━━━━━ INFORMATION SHOWN ━━━━━

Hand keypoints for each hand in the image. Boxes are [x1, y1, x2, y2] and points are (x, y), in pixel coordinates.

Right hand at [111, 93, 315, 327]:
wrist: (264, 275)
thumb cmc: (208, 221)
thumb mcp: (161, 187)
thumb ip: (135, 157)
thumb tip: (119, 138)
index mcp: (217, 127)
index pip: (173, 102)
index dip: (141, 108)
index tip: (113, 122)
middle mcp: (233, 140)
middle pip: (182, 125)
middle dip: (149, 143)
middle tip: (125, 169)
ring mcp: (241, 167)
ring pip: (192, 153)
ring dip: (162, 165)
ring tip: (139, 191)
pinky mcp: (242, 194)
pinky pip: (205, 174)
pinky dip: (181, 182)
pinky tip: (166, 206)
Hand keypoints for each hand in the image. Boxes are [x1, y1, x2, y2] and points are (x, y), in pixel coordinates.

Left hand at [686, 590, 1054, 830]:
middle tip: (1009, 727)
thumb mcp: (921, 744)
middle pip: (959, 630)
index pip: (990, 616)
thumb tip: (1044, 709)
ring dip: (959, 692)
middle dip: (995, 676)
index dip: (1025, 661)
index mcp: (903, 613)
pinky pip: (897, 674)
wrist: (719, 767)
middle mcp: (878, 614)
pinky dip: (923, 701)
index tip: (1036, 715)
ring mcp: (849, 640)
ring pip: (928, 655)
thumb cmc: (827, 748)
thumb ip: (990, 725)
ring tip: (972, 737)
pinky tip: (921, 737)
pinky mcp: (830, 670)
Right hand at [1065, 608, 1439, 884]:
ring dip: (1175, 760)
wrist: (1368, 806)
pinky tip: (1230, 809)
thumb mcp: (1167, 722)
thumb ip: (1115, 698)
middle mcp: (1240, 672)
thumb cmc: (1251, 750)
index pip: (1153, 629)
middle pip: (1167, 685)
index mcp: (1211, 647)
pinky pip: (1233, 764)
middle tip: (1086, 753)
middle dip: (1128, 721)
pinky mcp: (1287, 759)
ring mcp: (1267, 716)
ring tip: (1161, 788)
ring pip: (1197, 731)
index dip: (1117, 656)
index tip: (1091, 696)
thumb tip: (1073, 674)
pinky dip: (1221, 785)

━━━━━
━━━━━ INFORMATION SHOWN ━━━━━

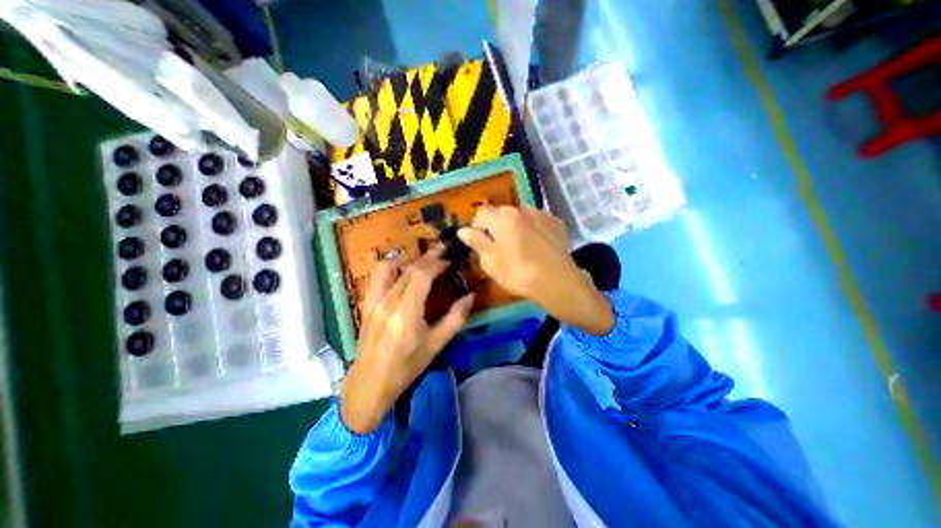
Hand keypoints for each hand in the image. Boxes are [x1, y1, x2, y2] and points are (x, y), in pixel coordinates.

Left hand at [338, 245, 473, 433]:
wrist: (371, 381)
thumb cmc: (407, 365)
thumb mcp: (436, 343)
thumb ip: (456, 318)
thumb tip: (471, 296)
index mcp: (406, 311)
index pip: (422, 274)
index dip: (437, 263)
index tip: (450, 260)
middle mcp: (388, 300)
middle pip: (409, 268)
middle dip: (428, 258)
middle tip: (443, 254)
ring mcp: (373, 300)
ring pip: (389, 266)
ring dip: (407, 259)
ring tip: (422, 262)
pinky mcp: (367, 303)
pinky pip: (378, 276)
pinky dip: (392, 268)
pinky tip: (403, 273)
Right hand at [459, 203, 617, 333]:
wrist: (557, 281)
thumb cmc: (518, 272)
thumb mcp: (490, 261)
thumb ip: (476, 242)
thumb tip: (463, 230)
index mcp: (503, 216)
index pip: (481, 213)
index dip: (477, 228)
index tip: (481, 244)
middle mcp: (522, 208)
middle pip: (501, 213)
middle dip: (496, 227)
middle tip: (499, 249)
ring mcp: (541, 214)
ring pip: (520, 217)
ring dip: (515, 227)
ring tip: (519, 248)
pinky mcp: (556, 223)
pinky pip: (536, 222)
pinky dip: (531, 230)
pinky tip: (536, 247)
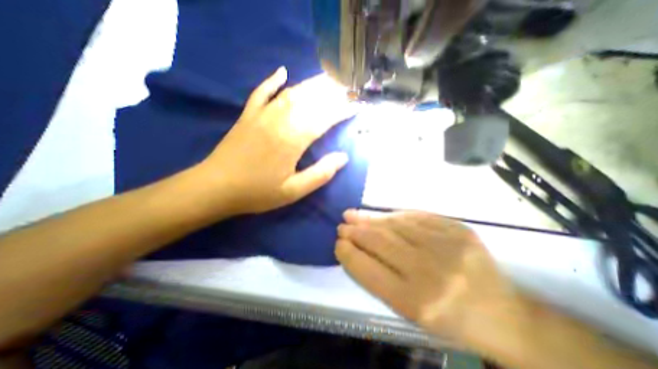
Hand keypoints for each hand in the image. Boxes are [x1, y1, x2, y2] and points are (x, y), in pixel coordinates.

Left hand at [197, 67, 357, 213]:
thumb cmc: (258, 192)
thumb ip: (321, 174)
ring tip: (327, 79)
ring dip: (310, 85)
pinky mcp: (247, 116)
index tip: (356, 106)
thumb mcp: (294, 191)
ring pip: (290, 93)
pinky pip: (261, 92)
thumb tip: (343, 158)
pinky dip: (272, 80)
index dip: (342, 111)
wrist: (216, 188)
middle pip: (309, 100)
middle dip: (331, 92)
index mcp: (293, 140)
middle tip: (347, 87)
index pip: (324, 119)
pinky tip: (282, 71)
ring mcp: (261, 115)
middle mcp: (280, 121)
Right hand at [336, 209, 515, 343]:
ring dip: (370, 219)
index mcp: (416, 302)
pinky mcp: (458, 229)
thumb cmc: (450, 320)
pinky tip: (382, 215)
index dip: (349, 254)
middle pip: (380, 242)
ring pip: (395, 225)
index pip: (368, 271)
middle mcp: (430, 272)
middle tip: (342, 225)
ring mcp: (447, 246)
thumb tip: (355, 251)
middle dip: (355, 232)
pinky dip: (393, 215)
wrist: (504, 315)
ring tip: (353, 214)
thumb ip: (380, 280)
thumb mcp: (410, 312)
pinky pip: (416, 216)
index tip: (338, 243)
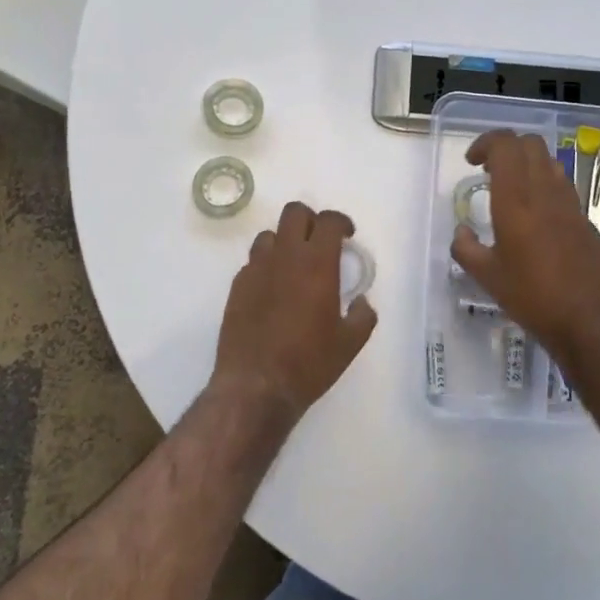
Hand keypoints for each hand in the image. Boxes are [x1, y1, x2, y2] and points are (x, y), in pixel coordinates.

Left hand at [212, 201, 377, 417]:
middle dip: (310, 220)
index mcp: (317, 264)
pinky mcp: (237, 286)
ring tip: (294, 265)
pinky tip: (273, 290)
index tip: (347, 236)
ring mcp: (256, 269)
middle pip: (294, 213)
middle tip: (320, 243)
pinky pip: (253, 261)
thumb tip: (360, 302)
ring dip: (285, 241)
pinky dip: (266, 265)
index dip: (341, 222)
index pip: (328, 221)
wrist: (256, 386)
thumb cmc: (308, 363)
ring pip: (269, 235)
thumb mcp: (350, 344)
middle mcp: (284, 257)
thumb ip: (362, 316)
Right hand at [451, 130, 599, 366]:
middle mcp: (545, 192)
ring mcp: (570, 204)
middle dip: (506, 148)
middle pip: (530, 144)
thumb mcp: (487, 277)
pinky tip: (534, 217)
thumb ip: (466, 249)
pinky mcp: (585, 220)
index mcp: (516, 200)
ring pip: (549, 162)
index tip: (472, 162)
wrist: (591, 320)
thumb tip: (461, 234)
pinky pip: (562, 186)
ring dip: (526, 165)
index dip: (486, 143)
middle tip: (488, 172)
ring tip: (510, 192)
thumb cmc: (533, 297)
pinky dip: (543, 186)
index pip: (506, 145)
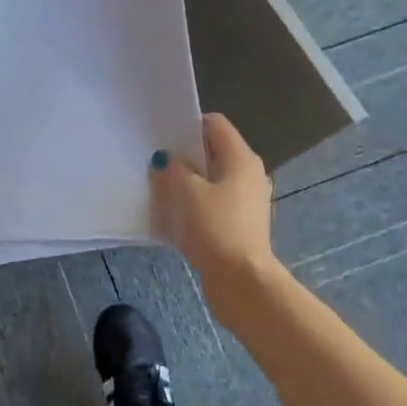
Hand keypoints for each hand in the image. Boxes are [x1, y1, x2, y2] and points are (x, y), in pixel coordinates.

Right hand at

━━━━━
━━━━━ INFORMATION SHOWN ━━━━━

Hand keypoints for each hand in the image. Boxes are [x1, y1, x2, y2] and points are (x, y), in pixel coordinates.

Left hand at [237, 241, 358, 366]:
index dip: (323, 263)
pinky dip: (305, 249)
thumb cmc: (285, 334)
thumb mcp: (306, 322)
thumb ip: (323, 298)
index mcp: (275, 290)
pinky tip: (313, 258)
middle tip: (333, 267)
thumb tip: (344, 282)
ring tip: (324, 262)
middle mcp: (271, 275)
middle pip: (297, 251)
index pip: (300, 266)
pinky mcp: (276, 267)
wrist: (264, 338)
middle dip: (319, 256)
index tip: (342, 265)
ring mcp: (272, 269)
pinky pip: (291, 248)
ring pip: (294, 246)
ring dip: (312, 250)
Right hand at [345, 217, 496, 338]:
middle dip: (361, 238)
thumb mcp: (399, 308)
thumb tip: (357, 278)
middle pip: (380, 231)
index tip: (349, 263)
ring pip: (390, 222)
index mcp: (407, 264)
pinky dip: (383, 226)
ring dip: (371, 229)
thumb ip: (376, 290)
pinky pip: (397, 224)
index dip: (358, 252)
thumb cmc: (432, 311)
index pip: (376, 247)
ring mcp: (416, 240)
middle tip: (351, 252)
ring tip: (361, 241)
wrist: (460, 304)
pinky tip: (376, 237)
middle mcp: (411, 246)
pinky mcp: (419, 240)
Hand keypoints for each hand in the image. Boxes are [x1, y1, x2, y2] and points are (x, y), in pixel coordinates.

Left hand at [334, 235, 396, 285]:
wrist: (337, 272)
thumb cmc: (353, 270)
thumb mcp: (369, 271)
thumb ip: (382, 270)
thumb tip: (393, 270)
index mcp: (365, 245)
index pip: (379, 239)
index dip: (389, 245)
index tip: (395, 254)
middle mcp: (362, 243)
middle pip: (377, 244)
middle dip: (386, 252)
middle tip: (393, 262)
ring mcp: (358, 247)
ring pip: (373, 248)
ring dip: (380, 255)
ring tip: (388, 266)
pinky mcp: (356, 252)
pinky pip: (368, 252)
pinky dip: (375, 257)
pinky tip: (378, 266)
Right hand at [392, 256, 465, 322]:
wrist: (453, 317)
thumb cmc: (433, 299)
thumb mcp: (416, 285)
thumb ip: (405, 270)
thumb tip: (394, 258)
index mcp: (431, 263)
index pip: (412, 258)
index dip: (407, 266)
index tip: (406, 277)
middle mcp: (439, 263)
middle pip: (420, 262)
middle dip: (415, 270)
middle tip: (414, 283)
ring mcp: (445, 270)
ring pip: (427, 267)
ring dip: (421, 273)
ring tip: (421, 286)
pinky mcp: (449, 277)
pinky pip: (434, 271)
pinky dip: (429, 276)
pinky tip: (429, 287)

━━━━━

#### ABOUT THIS EXERCISE:
Give the lines above again exactly, from the one containing "index dip: (437, 263)" to the one containing "ring dip: (285, 241)", both included, but leave out the pictures.

#### RESULT OF THE TASK:
index dip: (437, 263)
index tip: (450, 260)
middle mcp: (388, 300)
middle pip: (409, 268)
middle dip: (428, 258)
middle tip: (443, 254)
ring mcp: (373, 300)
ring pip: (389, 266)
ring dip: (407, 259)
ring tip: (422, 262)
pinky mcp: (367, 303)
pinky pip: (378, 276)
pinky dip: (392, 268)
pinky tip: (403, 273)
Right hand at [459, 203, 617, 333]:
wrist: (557, 281)
thumb cmc: (518, 272)
thumb mcp: (490, 261)
thumb ip: (476, 242)
thumb tip: (463, 230)
index mcp: (503, 216)
index pip: (481, 213)
index dip: (477, 228)
index tip: (481, 244)
middle mcp: (522, 208)
middle pip: (501, 213)
middle dip: (496, 227)
middle tip: (499, 249)
ring mcp: (541, 214)
ring pip: (520, 217)
ring dip: (515, 227)
ring tip: (519, 248)
pinky mcp: (556, 223)
pinky pip: (536, 222)
pinky dip: (531, 230)
pinky tip: (536, 247)
Hand keypoints for each hand in the image. Boxes are [x1, y1, x2, y2] and points are (x, y), in pixel coordinates.

Left hand at [197, 67, 357, 213]:
thumb cmc: (258, 192)
thumb ip: (321, 174)
ring tip: (327, 79)
ring dip: (310, 85)
pinky mcp: (247, 116)
index tip: (356, 106)
thumb mcp: (294, 191)
ring pip: (290, 93)
pinky pip: (261, 92)
thumb tip: (343, 158)
pinky dip: (272, 80)
index dip: (342, 111)
wrist: (216, 188)
middle pip: (309, 100)
middle dip: (331, 92)
index mcp: (293, 140)
middle tip: (347, 87)
index pip: (324, 119)
pinky tip: (282, 71)
ring mcp: (261, 115)
middle mcp: (280, 121)
Right hand at [336, 209, 515, 343]:
ring dip: (370, 219)
index mcp: (416, 302)
pinky mcp: (458, 229)
thumb cmc: (450, 320)
pinky tip: (382, 215)
index dip: (349, 254)
middle pip: (380, 242)
ring pip: (395, 225)
index pip: (368, 271)
middle mcp: (430, 272)
middle tip: (342, 225)
ring mcp: (447, 246)
thumb tip: (355, 251)
middle dip: (355, 232)
pinky dip: (393, 215)
wrist: (504, 315)
ring tip: (353, 214)
thumb ip: (380, 280)
thumb mcp: (410, 312)
pinky pip: (416, 216)
index tip: (338, 243)
Hand keypoints for each hand in the image. Boxes are [x1, y1, x2, y2] and points are (x, y), in pixel coordinates.

Left hand at [212, 201, 377, 417]:
middle dip: (310, 220)
index mcp: (317, 264)
pinky mcp: (237, 286)
ring tip: (294, 265)
pinky tip: (273, 290)
index tip: (347, 236)
ring mcp: (256, 269)
middle pip: (294, 213)
middle tip: (320, 243)
pinky pip: (253, 261)
thumb tip: (360, 302)
ring dip: (285, 241)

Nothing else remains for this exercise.